Vous partagez les résultats de votre évaluation d’impact social. Quels conclusions et apprentissages en tirez-vous ?
Les résultats ont permis de conforter certaines intuitions et d’identifier des axes d’amélioration.
L’évaluation a confirmé que les dimensions collectives et sociales sont nos forces. Par exemple, 82 % des étudiants ont noué de nouvelles relations amicales au campus. Malgré le contexte Covid, le Campus Connecté Romans est resté ouvert en continu. Je me souviens d'un étudiant qui disait : « Je me sens attendu ». En distanciel, on est seul avec son ordinateur, le campus apporte une dimension humaine, avec les autres étudiants, mais aussi grâce aux rendez-vous individuels avec l’équipe. Avoir sa place au sein d'un collectif est un levier de motivation et les chiffres le montrent : 82 % des étudiants considèrent que le campus leur a permis de rester motivés malgré les difficultés.
Nous avons aussi identifié des points d’amélioration comme la nécessité d'approfondir la stratégie d'apprentissage et d'accompagnement. Les étudiants auto-évaluent leurs besoins, et ils sont assez diversifiés. Pour mieux y répondre, nous nous orientons vers un parcours plus « à la carte ». Cette année des intervenants professionnels externes renforceront également les apprentissages sur les approches cognitives, la mémorisation, etc.
Le prochain défi du campus, c’est de maintenir la qualité de l’accompagnement individuel et ce climat de bienveillance, de collectif tout en augmentant significativement le nombre d'étudiants accompagnés. Le plan de développement des campus connectés labellisés par l’État prévoit que notre capacité d'accueil atteigne 60 étudiants d'ici 2024 !
Comment résumerais-tu ce que vous apporte la démarche de mesure d'impact?
Je dirais qu’en premier lieu, c'est un garde-fou de la raison d'être du projet. Et c’est primordial. Ça nous empêche de glisser vers une logique où l’on se contenterait d’augmenter le nombre d'étudiants, en regardant uniquement le taux de réussite et leur satisfaction globale. On creuse collectivement et on pose : au fond, que recherche-t-on ? Comment nos actions permettent d’y parvenir ? Par quel type d'accompagnement ?
C'est également précieux pour la transmission : en rejoignant le projet, ça a été pour moi un excellent moyen de m'approprier sa stratégie et sa philosophie.
La deuxième chose, c'est que ce cadre méthodologique et ces outils nous guident et nous font gagner du temps pour valoriser le projet en communiquant mieux, de manière rigoureuse et auprès d’un public plus large.

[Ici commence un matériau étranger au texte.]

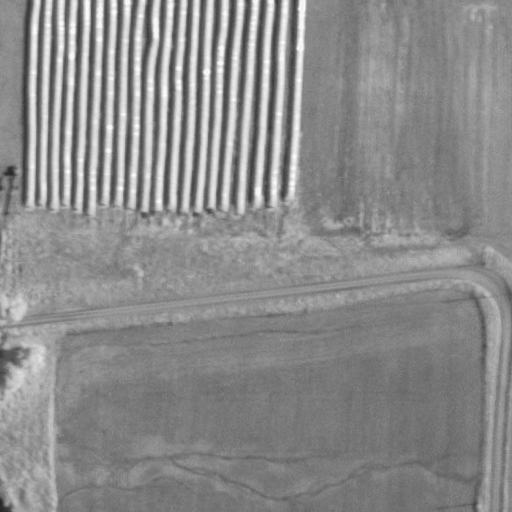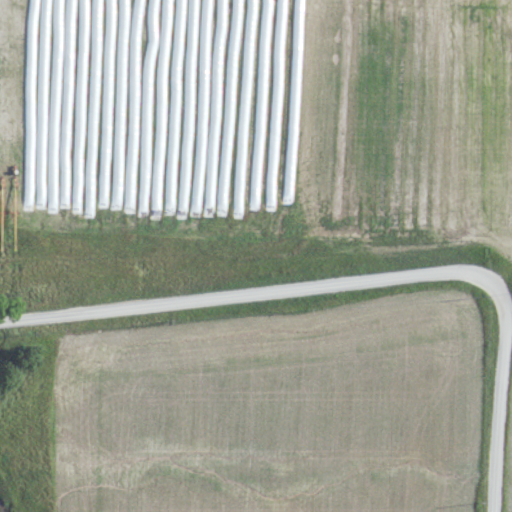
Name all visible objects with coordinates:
building: (179, 167)
building: (197, 183)
building: (165, 197)
building: (55, 213)
building: (71, 213)
building: (87, 214)
building: (39, 218)
building: (137, 221)
building: (154, 222)
building: (121, 224)
road: (363, 284)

De façon concrète, depuis mai-juin, on rencontre différents mécènes. Si on se limitait aux questions de certains financeurs, on ne communiquerait que sur notre taux de réussite de 100 %. Aujourd’hui, nous pouvons leur présenter factuellement les spécificités du Campus Connecté Romans, à travers des indicateurs tangibles et des témoignages. La communication est facilitée quand on montre que derrière le discours, on va aussi évaluer tels effets par tels indicateurs et de telle manière. Le bilan devient concret, on passe de l'intuition à la démonstration.
Qu’as-tu envie de dire aux structures qui hésitent à se lancer dans une démarche de mesure d'impact ?
Que c’est une opportunité à saisir !
Certes la mesure d’impact demande un investissement de temps, surtout au départ. Mais on gagne du temps par la suite pour dialoguer et construire en interne, avec les bénévoles, les partenaires... Elle ancre également ce qui a été construit collectivement : c’est un garde-fou de la raison d’être du projet. Je pense que c'est précieux pour le milieu associatif ou dans les contextes de turn-over.
C'est aussi une façon d’illustrer concrètement nos valeurs au-delà des mots et du discours. C’est une opportunité de démontrer que les associations jouent un rôle clé sur les questions du vivre ensemble, de la cohésion sociale, des inégalités... et se professionnalisent : nous mettons en place des processus d'évaluation exigeants pour mieux piloter nos actions.